Stated problem. Identify every line of the records that contains the string "Vicia" and copy each one out. Case counts.

Entries from a dataset:
────────
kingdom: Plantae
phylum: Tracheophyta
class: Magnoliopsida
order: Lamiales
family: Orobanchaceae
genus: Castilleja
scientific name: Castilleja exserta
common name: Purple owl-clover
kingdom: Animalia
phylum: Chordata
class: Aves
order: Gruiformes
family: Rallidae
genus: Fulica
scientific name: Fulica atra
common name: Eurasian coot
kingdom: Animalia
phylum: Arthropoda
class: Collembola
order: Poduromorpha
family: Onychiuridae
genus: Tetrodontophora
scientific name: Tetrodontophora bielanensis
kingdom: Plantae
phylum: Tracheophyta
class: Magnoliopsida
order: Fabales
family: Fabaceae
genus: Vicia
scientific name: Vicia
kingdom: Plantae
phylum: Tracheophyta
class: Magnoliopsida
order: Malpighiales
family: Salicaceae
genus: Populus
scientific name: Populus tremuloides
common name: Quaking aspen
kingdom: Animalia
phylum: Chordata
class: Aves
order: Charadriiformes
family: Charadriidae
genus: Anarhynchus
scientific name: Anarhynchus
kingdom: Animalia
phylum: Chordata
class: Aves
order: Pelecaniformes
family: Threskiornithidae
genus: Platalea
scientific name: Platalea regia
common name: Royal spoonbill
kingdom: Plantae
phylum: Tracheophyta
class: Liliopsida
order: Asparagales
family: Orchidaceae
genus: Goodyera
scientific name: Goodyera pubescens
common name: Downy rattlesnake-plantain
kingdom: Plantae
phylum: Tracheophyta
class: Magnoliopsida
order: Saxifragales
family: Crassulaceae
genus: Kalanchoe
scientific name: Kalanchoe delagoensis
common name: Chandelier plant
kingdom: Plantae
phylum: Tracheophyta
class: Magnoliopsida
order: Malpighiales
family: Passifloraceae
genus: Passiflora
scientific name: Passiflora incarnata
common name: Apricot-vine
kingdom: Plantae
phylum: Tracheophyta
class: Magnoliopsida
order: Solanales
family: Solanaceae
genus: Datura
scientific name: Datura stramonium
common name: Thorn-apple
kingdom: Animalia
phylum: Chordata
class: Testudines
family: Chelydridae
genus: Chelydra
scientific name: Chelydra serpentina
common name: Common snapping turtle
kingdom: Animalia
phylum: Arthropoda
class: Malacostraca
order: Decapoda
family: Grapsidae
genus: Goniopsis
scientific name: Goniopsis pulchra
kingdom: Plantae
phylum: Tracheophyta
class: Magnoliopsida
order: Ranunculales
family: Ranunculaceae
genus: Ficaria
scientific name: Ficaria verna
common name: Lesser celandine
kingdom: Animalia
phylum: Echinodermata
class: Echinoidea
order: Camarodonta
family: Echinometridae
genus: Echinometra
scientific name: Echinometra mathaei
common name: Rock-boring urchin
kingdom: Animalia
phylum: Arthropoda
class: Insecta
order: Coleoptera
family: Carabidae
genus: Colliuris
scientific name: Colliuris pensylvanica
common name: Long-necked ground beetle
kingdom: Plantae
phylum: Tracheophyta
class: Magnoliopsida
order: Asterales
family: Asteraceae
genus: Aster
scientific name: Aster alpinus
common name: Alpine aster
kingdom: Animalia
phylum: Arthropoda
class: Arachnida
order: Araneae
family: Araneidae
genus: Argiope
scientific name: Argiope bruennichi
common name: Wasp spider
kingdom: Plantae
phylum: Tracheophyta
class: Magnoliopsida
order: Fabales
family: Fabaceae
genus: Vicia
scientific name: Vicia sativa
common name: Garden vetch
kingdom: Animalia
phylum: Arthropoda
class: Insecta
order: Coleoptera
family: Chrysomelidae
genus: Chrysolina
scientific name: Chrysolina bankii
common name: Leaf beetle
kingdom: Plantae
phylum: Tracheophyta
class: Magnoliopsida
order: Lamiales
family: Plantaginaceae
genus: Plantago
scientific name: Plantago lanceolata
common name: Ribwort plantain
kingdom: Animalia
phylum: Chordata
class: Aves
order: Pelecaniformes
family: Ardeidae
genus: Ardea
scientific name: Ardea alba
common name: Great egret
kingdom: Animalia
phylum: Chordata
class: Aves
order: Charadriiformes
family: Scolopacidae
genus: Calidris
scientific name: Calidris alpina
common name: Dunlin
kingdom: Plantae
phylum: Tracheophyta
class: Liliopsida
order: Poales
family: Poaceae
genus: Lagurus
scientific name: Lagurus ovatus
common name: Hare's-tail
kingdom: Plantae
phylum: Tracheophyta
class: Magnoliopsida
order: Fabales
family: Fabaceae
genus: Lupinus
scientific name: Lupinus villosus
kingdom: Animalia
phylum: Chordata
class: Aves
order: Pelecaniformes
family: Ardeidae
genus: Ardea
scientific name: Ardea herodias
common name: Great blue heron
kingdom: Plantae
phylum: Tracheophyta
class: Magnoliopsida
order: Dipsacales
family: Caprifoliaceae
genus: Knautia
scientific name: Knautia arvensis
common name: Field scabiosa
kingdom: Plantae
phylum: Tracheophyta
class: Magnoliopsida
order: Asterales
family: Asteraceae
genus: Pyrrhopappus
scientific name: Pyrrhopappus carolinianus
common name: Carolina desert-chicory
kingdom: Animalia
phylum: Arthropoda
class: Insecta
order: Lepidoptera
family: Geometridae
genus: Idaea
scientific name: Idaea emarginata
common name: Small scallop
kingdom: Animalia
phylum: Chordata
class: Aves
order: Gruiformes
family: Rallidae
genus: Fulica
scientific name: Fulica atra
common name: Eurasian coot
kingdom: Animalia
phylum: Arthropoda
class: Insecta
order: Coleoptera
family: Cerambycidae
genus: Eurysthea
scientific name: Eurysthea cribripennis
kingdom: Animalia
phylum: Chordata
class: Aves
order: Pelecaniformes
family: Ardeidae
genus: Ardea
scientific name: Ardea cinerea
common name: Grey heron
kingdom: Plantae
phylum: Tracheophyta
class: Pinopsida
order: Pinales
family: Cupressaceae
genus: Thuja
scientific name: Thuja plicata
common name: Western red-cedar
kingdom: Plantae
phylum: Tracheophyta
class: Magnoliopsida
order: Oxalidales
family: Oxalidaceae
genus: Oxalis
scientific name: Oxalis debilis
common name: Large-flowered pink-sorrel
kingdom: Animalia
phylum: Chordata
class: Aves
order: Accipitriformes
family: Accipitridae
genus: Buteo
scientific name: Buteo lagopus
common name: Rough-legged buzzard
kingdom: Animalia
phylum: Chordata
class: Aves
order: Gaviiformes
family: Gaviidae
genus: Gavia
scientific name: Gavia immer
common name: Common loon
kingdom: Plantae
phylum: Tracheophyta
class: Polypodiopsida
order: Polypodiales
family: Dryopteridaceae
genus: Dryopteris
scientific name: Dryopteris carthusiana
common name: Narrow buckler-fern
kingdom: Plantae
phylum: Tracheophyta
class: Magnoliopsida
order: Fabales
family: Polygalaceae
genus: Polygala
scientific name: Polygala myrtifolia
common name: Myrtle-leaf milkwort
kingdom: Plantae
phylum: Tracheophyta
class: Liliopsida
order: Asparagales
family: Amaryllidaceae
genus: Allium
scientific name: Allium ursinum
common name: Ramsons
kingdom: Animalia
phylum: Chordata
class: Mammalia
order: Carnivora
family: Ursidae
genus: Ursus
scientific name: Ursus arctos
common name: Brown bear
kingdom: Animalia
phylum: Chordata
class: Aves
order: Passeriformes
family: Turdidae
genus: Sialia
────────
Written response.
genus: Vicia
scientific name: Vicia
genus: Vicia
scientific name: Vicia sativa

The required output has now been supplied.